To be frank, fuzzing was never necessary in the first place. I was just trying to do as much as possible with as little config.cson code as possible (which it does well… at least I got that part right grinning). The only two entires which use this feature are ASP.net and Q/Kdb+… which, BTW, should have actually been the opposite. Some stupid refactoring must've passed the inverse value to caseKludge's fuzz parameter.

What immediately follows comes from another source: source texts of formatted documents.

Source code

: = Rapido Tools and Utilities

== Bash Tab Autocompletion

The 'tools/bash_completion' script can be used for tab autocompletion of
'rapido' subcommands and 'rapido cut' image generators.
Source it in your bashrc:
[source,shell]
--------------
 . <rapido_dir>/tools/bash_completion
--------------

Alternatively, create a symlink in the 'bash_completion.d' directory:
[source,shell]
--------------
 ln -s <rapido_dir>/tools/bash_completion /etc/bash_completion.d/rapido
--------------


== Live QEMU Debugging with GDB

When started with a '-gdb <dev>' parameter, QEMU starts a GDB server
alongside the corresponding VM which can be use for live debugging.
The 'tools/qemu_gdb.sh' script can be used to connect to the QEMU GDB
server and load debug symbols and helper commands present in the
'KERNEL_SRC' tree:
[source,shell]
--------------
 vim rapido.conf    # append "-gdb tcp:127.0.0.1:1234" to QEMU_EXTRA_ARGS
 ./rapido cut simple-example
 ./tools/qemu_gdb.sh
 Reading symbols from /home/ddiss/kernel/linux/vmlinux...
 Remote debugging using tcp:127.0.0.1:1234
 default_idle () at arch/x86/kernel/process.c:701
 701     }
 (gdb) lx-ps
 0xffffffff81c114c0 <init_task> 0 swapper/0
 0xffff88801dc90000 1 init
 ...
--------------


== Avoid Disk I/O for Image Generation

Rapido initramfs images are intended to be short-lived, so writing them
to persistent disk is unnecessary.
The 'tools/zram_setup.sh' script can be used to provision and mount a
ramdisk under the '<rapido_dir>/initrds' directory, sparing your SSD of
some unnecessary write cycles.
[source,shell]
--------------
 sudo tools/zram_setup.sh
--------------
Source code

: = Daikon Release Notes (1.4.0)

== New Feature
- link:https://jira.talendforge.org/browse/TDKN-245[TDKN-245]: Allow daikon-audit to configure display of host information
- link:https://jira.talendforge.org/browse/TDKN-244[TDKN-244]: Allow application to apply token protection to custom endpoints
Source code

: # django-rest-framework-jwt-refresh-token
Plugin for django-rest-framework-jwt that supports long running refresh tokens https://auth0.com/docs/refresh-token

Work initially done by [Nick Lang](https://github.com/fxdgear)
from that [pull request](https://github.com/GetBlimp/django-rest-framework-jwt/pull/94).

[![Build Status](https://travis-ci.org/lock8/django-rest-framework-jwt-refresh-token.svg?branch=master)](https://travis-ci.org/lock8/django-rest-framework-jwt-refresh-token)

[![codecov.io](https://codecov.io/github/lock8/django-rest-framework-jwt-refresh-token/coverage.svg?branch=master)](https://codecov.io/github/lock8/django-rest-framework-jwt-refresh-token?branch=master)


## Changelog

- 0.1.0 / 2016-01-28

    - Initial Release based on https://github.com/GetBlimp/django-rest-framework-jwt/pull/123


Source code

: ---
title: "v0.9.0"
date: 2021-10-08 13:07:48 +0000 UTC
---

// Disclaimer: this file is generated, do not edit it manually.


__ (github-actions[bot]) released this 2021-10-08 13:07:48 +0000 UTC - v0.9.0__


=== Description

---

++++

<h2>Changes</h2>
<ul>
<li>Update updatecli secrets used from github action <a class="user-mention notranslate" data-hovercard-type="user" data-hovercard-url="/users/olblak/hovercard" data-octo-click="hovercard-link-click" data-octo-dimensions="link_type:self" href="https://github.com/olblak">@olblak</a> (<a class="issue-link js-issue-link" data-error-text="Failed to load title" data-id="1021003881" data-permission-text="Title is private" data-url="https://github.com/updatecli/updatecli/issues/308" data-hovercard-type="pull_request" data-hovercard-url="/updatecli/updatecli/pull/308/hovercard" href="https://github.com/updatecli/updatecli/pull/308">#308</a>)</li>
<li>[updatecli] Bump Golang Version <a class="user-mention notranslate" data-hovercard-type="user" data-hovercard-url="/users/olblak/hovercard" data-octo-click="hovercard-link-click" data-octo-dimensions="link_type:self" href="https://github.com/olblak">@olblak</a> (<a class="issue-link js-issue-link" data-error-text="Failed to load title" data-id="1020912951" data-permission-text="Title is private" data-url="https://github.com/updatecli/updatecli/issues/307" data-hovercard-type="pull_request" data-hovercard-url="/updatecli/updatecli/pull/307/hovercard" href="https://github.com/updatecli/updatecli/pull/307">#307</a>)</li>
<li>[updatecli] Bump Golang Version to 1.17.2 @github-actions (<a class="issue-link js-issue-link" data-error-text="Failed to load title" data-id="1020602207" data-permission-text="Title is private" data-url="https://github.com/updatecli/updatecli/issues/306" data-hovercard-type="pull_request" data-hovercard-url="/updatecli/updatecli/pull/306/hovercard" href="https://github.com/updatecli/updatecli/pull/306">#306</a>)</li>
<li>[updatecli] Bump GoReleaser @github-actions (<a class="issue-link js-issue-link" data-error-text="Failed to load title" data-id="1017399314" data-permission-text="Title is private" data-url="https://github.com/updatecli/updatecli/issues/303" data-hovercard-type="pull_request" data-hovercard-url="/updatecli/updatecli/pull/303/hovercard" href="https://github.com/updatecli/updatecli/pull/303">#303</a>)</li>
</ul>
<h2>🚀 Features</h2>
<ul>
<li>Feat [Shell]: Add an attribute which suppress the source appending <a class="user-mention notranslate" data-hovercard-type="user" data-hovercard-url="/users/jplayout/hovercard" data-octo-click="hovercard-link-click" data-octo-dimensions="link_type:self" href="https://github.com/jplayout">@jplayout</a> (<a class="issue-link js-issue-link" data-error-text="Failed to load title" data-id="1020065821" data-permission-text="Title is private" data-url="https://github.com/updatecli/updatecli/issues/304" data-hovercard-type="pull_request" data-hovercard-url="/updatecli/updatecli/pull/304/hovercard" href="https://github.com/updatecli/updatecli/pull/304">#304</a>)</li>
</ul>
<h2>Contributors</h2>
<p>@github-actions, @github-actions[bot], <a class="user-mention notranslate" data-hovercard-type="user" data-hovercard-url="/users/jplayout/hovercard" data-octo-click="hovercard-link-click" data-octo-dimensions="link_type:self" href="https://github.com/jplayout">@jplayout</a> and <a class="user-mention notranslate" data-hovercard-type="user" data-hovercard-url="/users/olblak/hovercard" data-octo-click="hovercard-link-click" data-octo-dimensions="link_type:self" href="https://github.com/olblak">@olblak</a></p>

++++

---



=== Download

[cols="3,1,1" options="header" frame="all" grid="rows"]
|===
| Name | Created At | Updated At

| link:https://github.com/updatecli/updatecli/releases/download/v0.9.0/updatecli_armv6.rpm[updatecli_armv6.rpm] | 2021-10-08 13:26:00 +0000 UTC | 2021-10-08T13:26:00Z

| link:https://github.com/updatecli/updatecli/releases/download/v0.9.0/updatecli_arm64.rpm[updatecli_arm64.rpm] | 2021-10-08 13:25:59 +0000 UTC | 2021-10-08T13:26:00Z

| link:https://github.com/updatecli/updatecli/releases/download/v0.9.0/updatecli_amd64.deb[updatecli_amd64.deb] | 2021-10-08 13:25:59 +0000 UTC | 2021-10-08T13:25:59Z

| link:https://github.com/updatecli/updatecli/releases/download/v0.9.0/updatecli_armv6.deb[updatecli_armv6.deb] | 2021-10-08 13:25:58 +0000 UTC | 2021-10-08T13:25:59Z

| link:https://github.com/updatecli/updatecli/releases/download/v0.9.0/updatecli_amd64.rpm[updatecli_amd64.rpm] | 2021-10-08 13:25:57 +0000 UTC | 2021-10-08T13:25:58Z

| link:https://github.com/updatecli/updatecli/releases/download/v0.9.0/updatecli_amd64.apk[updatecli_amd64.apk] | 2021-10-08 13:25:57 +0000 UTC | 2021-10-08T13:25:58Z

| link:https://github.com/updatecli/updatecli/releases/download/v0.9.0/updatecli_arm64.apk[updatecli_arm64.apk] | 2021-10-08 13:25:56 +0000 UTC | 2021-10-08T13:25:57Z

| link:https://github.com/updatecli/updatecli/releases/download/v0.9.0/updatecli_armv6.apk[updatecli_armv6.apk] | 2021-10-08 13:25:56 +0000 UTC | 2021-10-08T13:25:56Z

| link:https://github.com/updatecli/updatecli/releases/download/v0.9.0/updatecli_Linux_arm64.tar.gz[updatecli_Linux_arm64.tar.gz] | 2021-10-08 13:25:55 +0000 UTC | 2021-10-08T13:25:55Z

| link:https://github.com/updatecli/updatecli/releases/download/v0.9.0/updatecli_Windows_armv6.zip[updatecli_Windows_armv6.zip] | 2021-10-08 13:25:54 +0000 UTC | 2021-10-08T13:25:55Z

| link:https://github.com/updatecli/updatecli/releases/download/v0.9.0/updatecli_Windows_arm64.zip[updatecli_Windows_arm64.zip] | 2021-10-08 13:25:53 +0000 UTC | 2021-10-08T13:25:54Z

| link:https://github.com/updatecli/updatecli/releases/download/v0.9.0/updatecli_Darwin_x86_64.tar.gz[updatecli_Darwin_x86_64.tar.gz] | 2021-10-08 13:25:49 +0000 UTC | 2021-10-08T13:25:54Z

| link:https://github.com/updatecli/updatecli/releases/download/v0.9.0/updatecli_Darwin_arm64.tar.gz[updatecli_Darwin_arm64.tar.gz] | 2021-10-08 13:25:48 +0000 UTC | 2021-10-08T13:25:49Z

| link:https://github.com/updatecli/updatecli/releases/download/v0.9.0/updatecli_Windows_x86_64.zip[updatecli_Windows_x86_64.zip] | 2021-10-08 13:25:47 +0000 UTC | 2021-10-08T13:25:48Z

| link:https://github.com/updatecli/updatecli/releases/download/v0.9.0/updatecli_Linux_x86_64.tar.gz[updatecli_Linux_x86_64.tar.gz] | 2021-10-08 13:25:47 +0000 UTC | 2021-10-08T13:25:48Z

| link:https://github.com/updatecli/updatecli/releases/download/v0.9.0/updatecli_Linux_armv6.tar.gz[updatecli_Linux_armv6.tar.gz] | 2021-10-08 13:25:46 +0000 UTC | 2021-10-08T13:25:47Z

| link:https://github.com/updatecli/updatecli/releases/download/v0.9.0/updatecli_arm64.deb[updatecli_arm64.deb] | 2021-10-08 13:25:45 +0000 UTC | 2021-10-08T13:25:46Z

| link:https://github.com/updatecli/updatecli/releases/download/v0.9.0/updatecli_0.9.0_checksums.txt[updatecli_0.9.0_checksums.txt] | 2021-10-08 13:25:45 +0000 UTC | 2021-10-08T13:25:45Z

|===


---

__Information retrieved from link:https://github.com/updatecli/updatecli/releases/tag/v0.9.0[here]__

😂 Sooooo... not only was the fuzzy-matching feature doing nothing all along, it was actually being used on patterns that didn't need it (which is virtually all of them). Amazing, right??? I've got no alibi for this mess other than the severe depression I was going through in late-2016 when this shit was written. 😓

I think we got confused here, I meant fuzzing as a testing technique not the fuzz parameter which is fuzzy in the sense of fuzzy search.

I think we got confused here, I meant fuzzing as a testing technique not the fuzz parameter which is fuzzy in the sense of fuzzy search.

Getting warmer. I actually meant "fuzz" in the sense of fuzzy logic (think old-school FORTRAN). I sensed we were on two different pages, but decided to ramble crap anyway.

Sorry, I didn't catch sleep last night, so my brain's on auto-pilot tonight. 😁

Ah okay, thanks for the clarification! And no problem at all 😄